Natural resources are assets from the planet. They include, water, soil, air, and biodiversity. People value natural resources because they clean and purify air and water, provide food, fibre, fuel and timber, provide tourism and recreation opportunities and for their cultural and historical values.
Natural resource management is the management of activities that use, develop and conserve our air, water, land, plants, animals and ecosystems. Natural Resource Management brings together the planning, allocation, conservation and use of all natural resources to enable a sustainable and prosperous environment, which is the basis of a good quality of life for all, now and in the future.
Natural resource management regions are based on catchments and bioregions. In South Australia there are eight regions: Alinytjara Wilurara, Eyre Peninsula, Kangaroo Island, Adelaide and Mount Lofty Ranges, South Australian Murray‐Darling Basin, Northern and Yorke, South Australian Arid Lands and South East.
----
-- Prompt 1 --
Decide whether each statement below agrees with the passage on natural resource management, answering yes or no and quoting the deciding words from it: (a) South Australia has eight natural resource management regions. (b) Natural resource management regions are based on state borders. (c) Biodiversity is counted among natural resources.
-- Prompt 2 --
Retype the stretch of the passage on natural resource management from "Natural resource management is" through "and South East.".
-- Prompt 3 --
According to the passage on natural resource management, what are natural resource management regions based on?

-- Recorded data --
----
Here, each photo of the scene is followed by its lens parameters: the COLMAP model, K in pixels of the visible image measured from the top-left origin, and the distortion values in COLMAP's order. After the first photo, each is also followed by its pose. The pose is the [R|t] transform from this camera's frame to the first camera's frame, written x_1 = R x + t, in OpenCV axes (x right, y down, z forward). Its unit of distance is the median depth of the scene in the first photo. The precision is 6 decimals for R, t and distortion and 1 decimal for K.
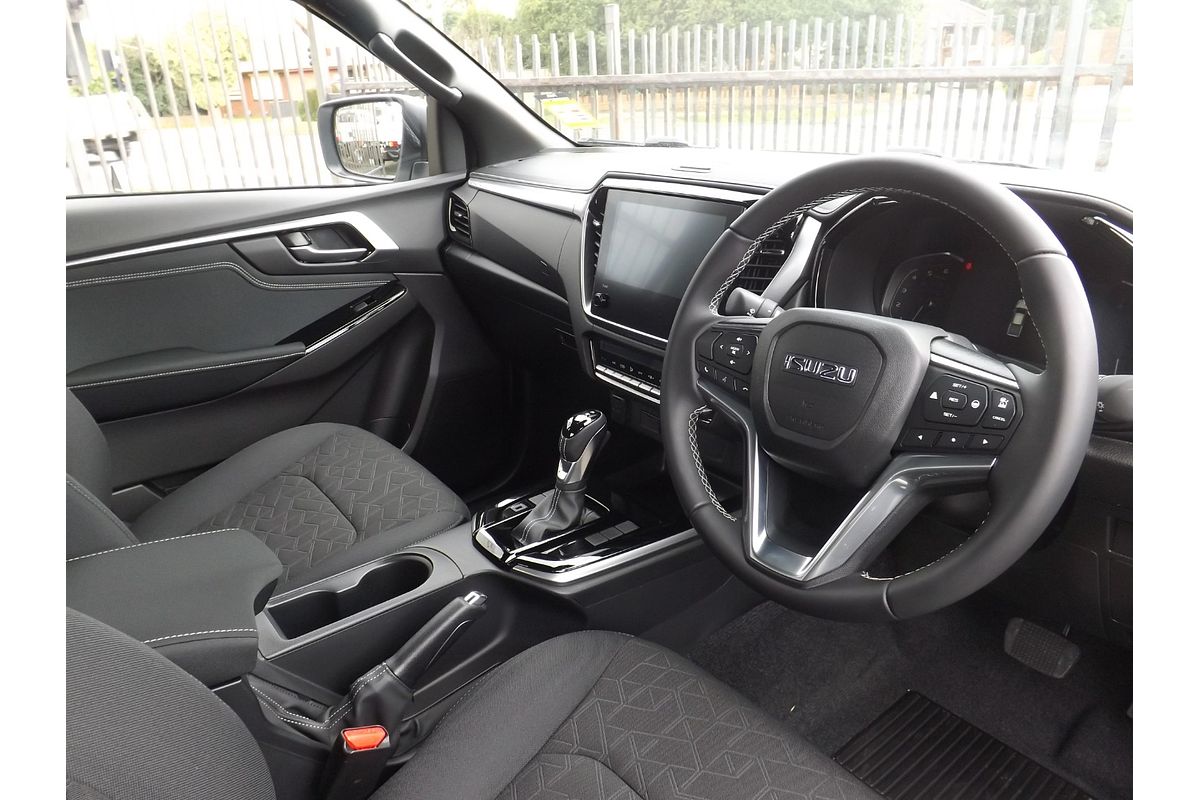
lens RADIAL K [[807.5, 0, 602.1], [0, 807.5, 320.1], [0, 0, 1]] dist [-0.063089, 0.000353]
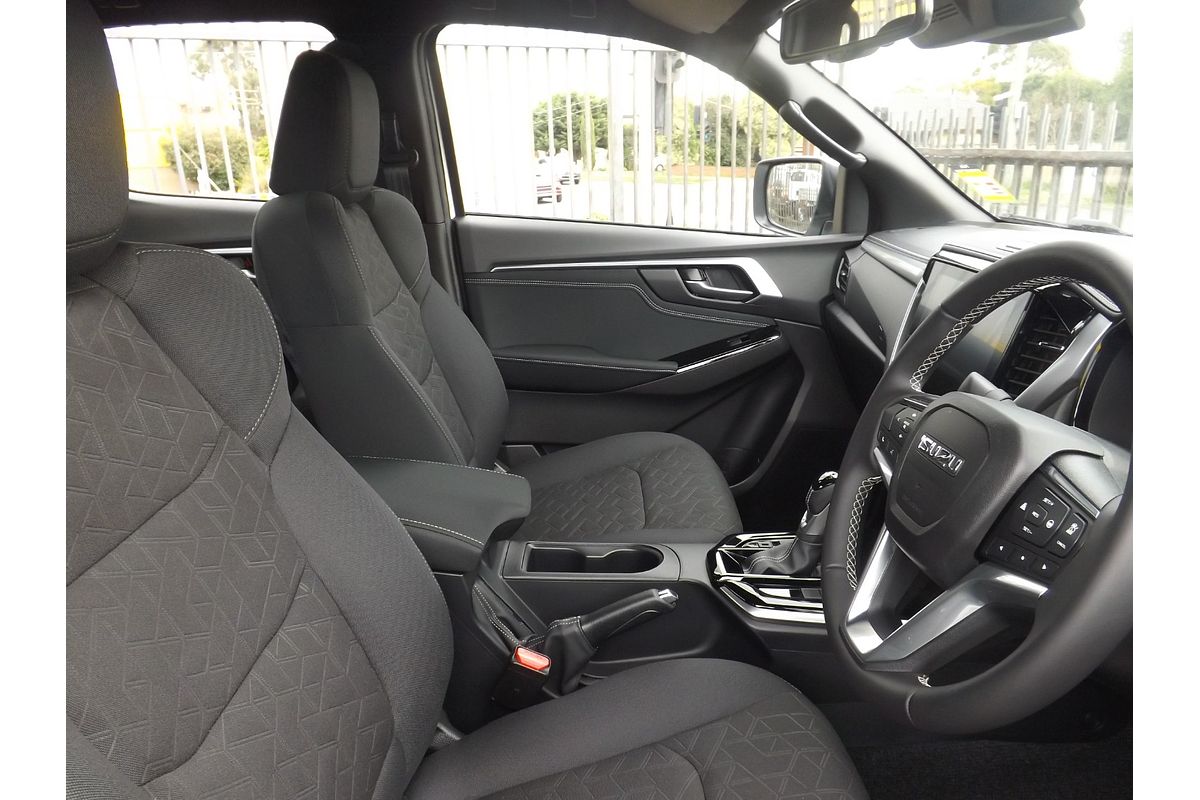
----
-- Result 1 --
(a) Yes: "In South Australia there are eight regions"
(b) No: "Natural resource management regions are based on catchments and bioregions."
(c) Yes: "They include, water, soil, air, and biodiversity."

-- Result 2 --
Natural resource management is the management of activities that use, develop and conserve our air, water, land, plants, animals and ecosystems. Natural Resource Management brings together the planning, allocation, conservation and use of all natural resources to enable a sustainable and prosperous environment, which is the basis of a good quality of life for all, now and in the future.
Natural resource management regions are based on catchments and bioregions. In South Australia there are eight regions: Alinytjara Wilurara, Eyre Peninsula, Kangaroo Island, Adelaide and Mount Lofty Ranges, South Australian Murray‐Darling Basin, Northern and Yorke, South Australian Arid Lands and South East.

-- Result 3 --
Catchments and bioregions.